Maybe a guitar, a vocal, and even a violin. They might all have their individual microphones, but the mic for the vocal could also be picking up the sound from the violin. That is what is called leakage.
Sound engineers are terrified of it, and using an Omni microphone will definitely not give you the separation that is required. In that case, the Directional Cardioid, Hyper, or Supercardioid mic is the best choice because it is going to reduce the risk of overspill.
Overspill can create an ‘airy’ atmosphere to the recording. It gives the impression of the sound of a natural room and space, which in some situations can be an advantage. For example, an acoustic guitar recorded in a nice-sounding room can take on a completely different and much larger life if it is recorded with an omni as opposed to a directional microphone.
As I keep on going back to, it will depend on the circumstances of the recording as to what type of microphone or polar pattern you should use.
There are also differences in the nature of the feedback that is produced by both types of mics. The directional mic will often feedback in the higher frequencies. The majority of Omnis usually feed back in the low-frequency bass areas.
It also builds in different ways. Directional mics, if pushed too far, will suddenly feedback. Whereas the Omni mics feedback will build more slowly. However, it is best not to reach the point of feedback, of course, and every good sound engineer should always keep all levels within acceptable levels, although this can be difficult when working with live performance sound and inexperienced musicians.
Directional vs Omnidirectional Microphones – What Are The Options When Buying?

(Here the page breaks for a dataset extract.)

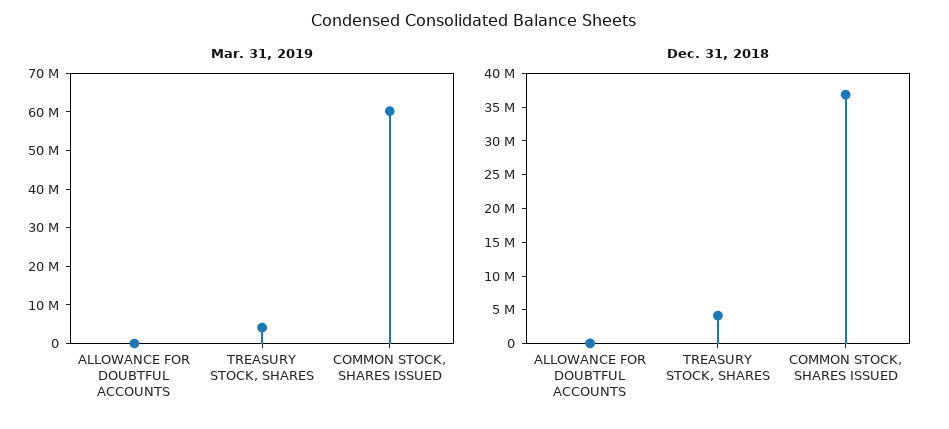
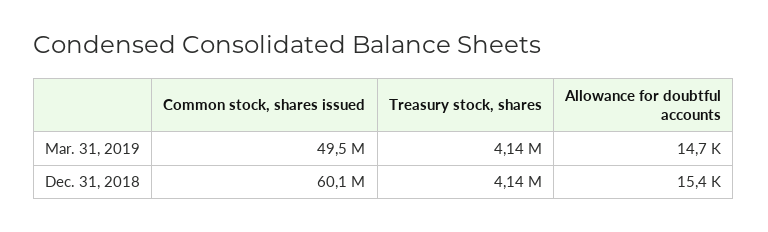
Mar. 31, 2019, COMMON STOCK, SHARES ISSUED: 60000000 -> 49500000
Dec. 31, 2018, COMMON STOCK, SHARES ISSUED: 37500000 -> 60100000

There are plenty to choose from at all prices. There will be a mic to suit you at a price that is right, that is for certain. So, here are a couple of great options.
Starting off with the Shure SM57-LC Cardioid Microphone, which is easily one of the most versatile and famous mics in history, a real workhouse that produces great results wherever it is used.
Or, for a superb Omnidirectional option, which is also very versatile, go for the Audio-Technica AT4022 Omnidirectional Condenser Microphone. Or, for a high-quality Hypercardioid option for a narrow and defined sound collection, I would recommend the Beyerdynamic M201 TG Classic Dynamic Hypercardioid Microphone.
Or for some excellent comparisons, check out our in-depth reviews of the Best Vocal Mics, the Best Dynamic Microphones, the Best Shure Microphones, the Best Microphones for Recording Rap Vocals, the Best Condenser Microphones, or the Best XLR Microphones currently on the market.
Directional vs Omnidirectional Microphones – What Should you choose?
I can’t really answer that. I can only lay down the points that might be relevant. It will depend on where and how you want to use your microphone.
I have heard it said that sound engineers in some studios use Directional Cardioid mics because they are scared. They don’t want to try something new, so they ‘run home to mama.’ And stay with what they know.
However, I think the engineers that I have known wouldn’t be labeled as scared. And they certainly wouldn’t be afraid to try something new. They used the Directional cardioid pattern because, in the circumstances, it produced the best results.
And that is what you must do, choose the mic that will give you the best results. Forget everyone else; it’s about what you want and need to get the sound you want. Directional or Omnidirectional? They both have their positives and negatives, as most things do. Choose wisely because it is going to make a difference.